Wydany przez Hermionę dźwięk sprawia, że oczy Malfoya wędrują wyżej i ich spojrzenia się spotykają. Mężczyzna ma zaróżowione policzki i rozszerzone źrenice. Oblizawszy usta, zaczyna pochylać się w jej stronę i Hermiona, czując niewyjaśnione przyciąganie, wygina szyję w jego kierunku.

W ostatniej chwili opamiętuje się i spuszcza wzrok.

Włączę muzykę — informuje piskliwym głosem i ociera z czoła mokre, napuszone włosy.

Po piętnastu minutach nie jest już pewna, czy Malfoy rzeczywiście na nią patrzył, czy tylko to sobie wyobraziła.


Hermiona wraca z lunchu z Harrym, gdy ostatecznie opuszcza ją szczęście. Skręcają w korytarz po prawej, a wtedy ich oczom ukazuje się idący w ich stronę Malfoy. Znajduje się kilkadziesiąt jardów przed nimi i patrzy wprost na nich. Hermiona nie ma żadnej drogi ucieczki.

Próbując ukryć przerażenie, papla do Harry'ego o spotkaniu z Neville'em:

— Neville był taki podekscytowany! Dobrze, że wzięłam aparat. — Jej zbyt głośny, nerwowy śmiech odbija się echem od ścian. — Staliśmy w kolejce aż trzy razy, bo za każdym razem kazali nam przesunąć się do przodu, zanim mogliśmy porządnie obejrzeć dziwidło. — Czuje rozlewające się po policzkach ciepło. — Ochroniarz gapił się na nas cały czas, jakbyśmy chcieli coś ukraść.

Z łomoczącym sercem odrywa oczy od profilu Harry'ego i spogląda przed siebie. Malfoy jest tuż przed nimi. Nadal wpatrując się w Hermionę, mówi niskim głosem:

— Granger. Potter.

Kiwa głową najpierw Hermionie, a potem Harry'emu, ale ani na moment nie spuszcza wzroku z Hermiony.

Harry odpowiada mu oziębłym tonem:

— Malfoy. — I wykonuje ledwie zauważalny ruch głową.

Pochyliwszy podbródek w geście powitania, Hermiona otwiera usta, wypowiada nazwisko mężczyzny, ale głos więźnie jej w gardle i spomiędzy jej warg nie wydobywa się żaden dźwięk.


Mam coś dla ciebie — mówi Malfoy, odłożywszy sztućce na talerz. Odchyla klapę marynarki i wyciąga z wewnętrznej kieszeni małe pudełko obite czarnym jedwabiem z wytłoczonymi kwiatami. — Nie zobaczymy się już pewnie przed świętami, więc chciałem ci to dzisiaj dać. — Kładzie puzderko na środku stołu i zabiera dłoń.

Hermiona rzuca mu niepewne spojrzenie, po czym nieśmiało sięga po prezent. Z walącym sercem podnosi wieko i jej oczom ukazuje się para wiszących kolczyków.

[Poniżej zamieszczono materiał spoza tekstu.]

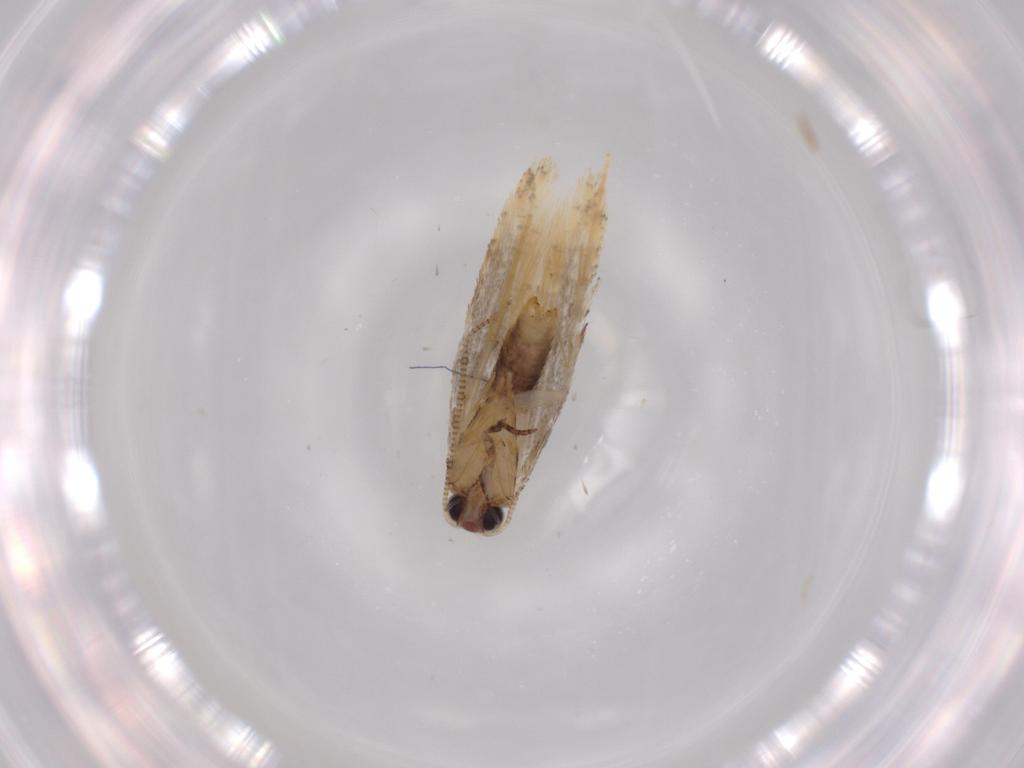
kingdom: Animalia
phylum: Arthropoda
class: Insecta
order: Lepidoptera
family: Tineidae
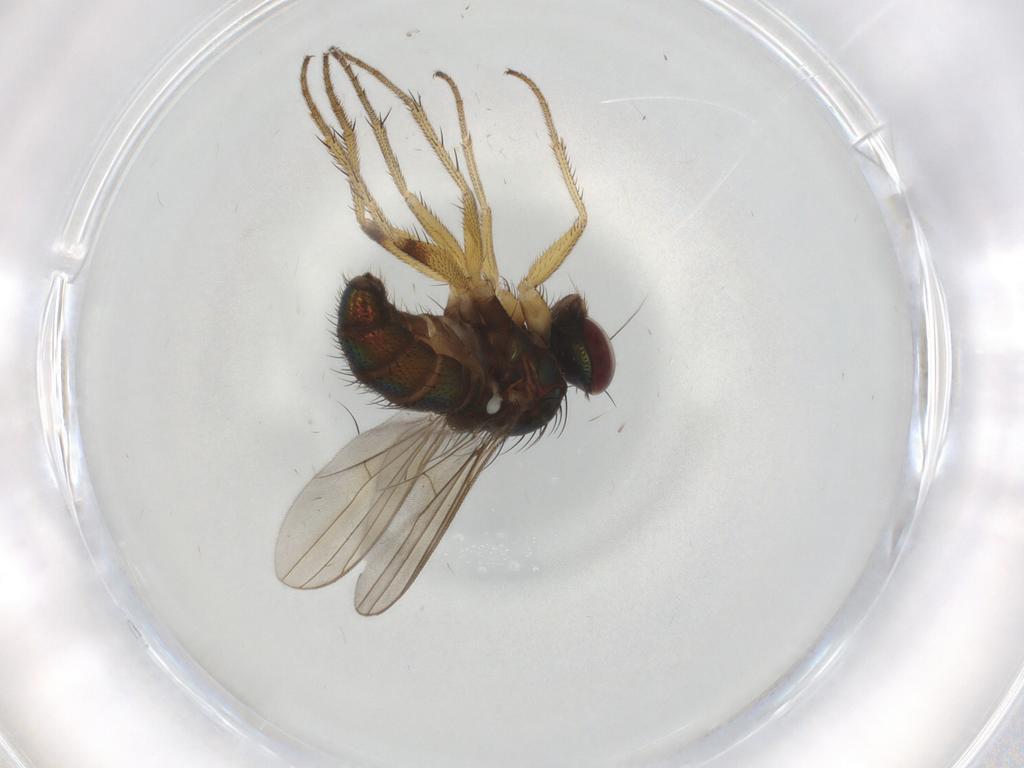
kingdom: Animalia
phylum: Arthropoda
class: Insecta
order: Diptera
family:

Nie podobają ci się? — pyta Malfoy, gdy kąciki ust Hermiony mimowolnie opadają w dół. — Nie nosisz nic poza kolczykami. Pomyślałem, że może te ci się spodobają. — Ron po ponad dziesięciu latach znajomości i krótkim, choć według Hermiony i tak zbyt długo trwającym, związku nie zauważył, że jedyną biżuterią, jaką Hermiona zazwyczaj nosi, są kolczyki, podczas gdy Malfoyowi wystarczyło raptem kilkanaście miesięcy, żeby poznać większość jej zwyczajów i upodobań.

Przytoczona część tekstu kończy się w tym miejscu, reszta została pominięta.